*To do*
Your task is to extract every entry that follows word for word while excluding the pictures.

[Saved entries]
============
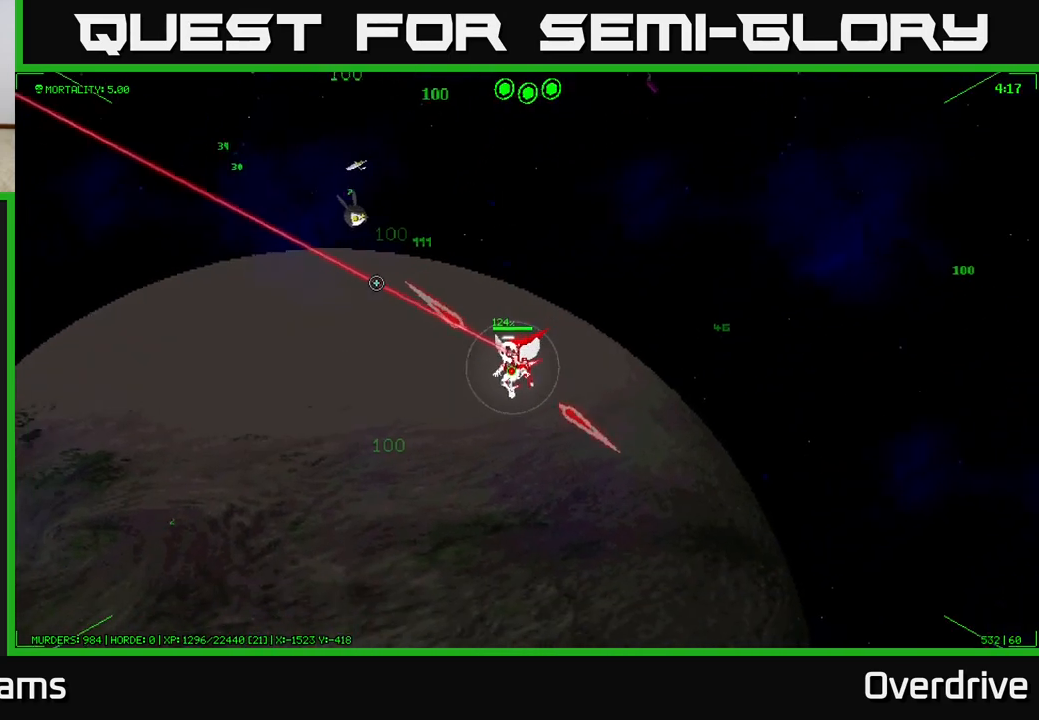
{"buttons": [], "left_stick": "up-left", "right_stick": "up-left", "events": [[317, "left_stick", "up-left"]]}
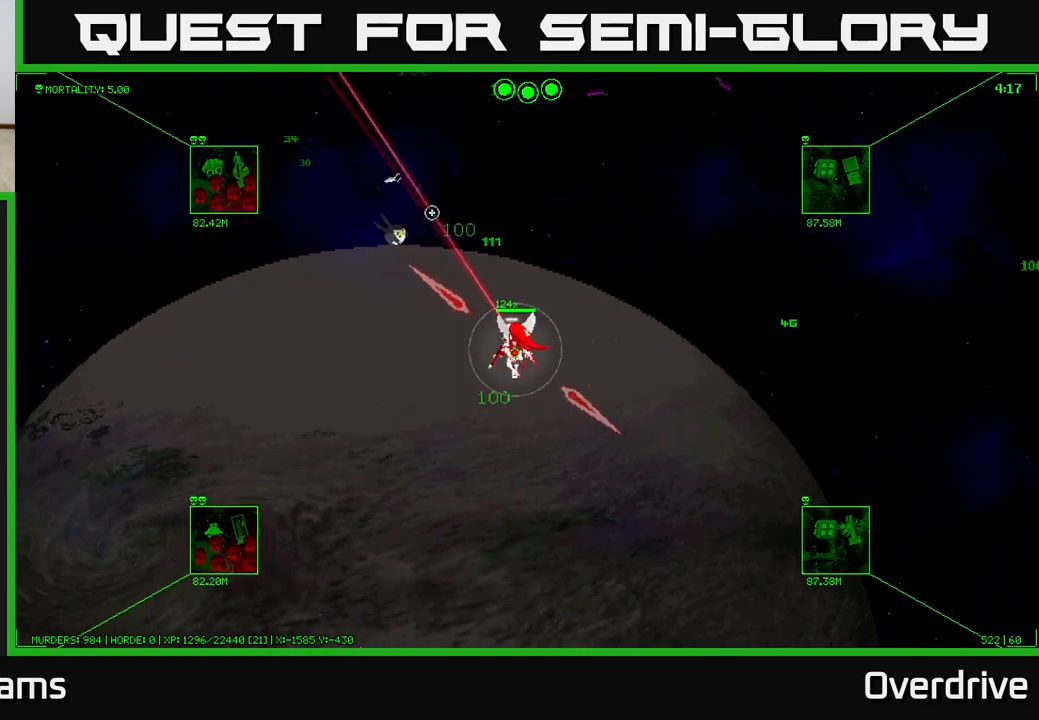
{"buttons": [], "left_stick": "up", "right_stick": "up", "events": [[83, "left_stick", "left"], [100, "right_stick", "up"], [300, "left_stick", "up"]]}
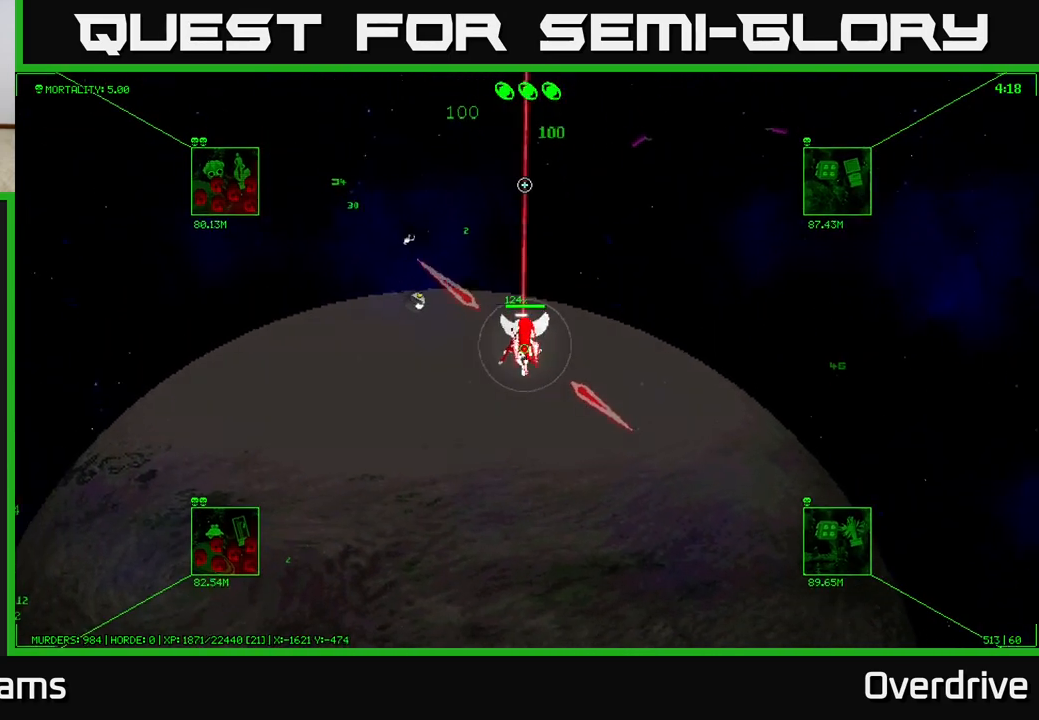
{"buttons": [], "left_stick": "up-left", "right_stick": "up", "events": [[33, "left_stick", "up-left"]]}
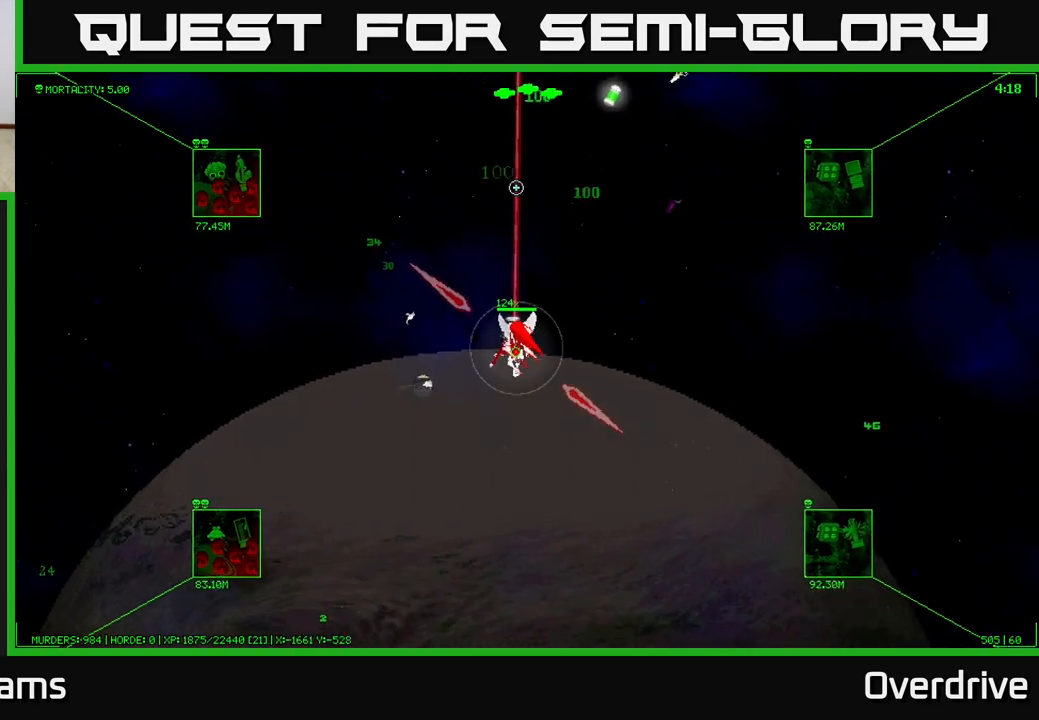
{"buttons": [], "left_stick": "up-right", "right_stick": "up-right", "events": [[267, "right_stick", "up-right"], [283, "left_stick", "up"], [483, "left_stick", "up-right"]]}
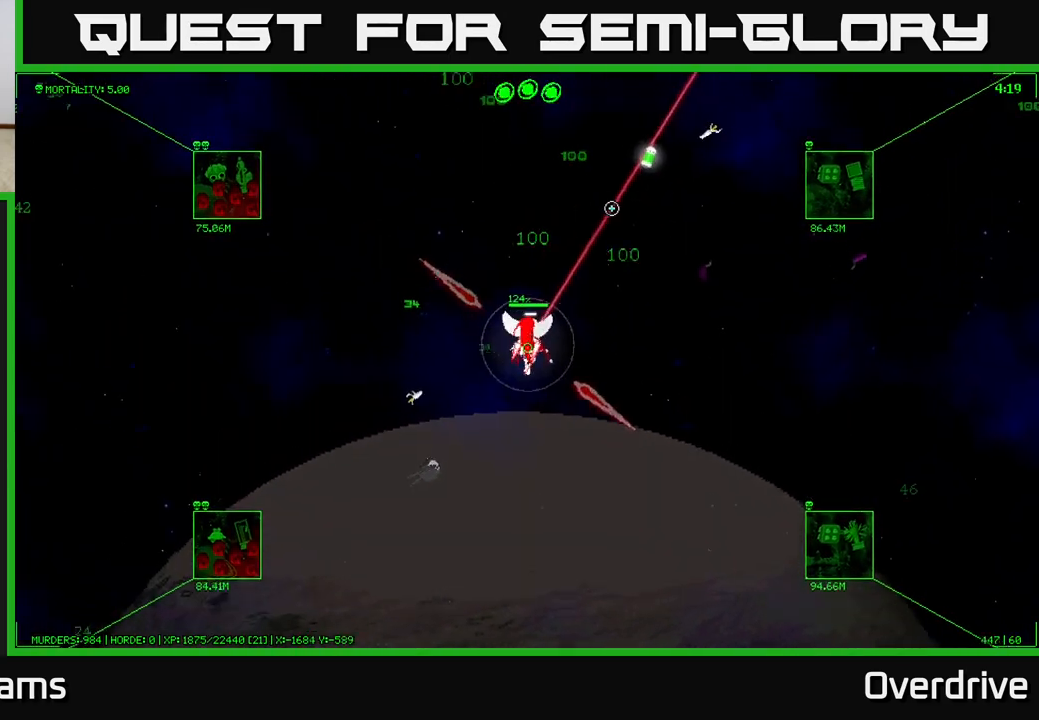
{"buttons": [], "left_stick": "up", "right_stick": "up-right", "events": [[433, "left_stick", "up"]]}
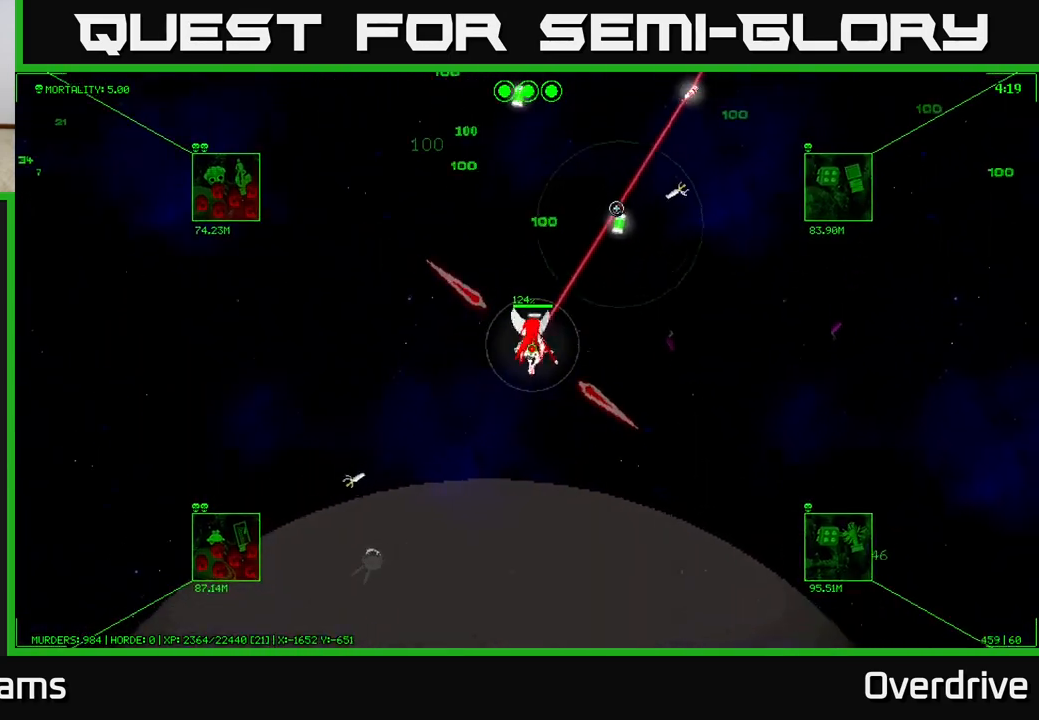
{"buttons": [], "left_stick": "up-right", "right_stick": "up-right", "events": [[217, "left_stick", "up-right"]]}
============
*Expected output*
{"buttons": [], "left_stick": "up-left", "right_stick": "up-left", "events": [[317, "left_stick", "up-left"]]}
{"buttons": [], "left_stick": "up", "right_stick": "up", "events": [[83, "left_stick", "left"], [100, "right_stick", "up"], [300, "left_stick", "up"]]}
{"buttons": [], "left_stick": "up-left", "right_stick": "up", "events": [[33, "left_stick", "up-left"]]}
{"buttons": [], "left_stick": "up-right", "right_stick": "up-right", "events": [[267, "right_stick", "up-right"], [283, "left_stick", "up"], [483, "left_stick", "up-right"]]}
{"buttons": [], "left_stick": "up", "right_stick": "up-right", "events": [[433, "left_stick", "up"]]}
{"buttons": [], "left_stick": "up-right", "right_stick": "up-right", "events": [[217, "left_stick", "up-right"]]}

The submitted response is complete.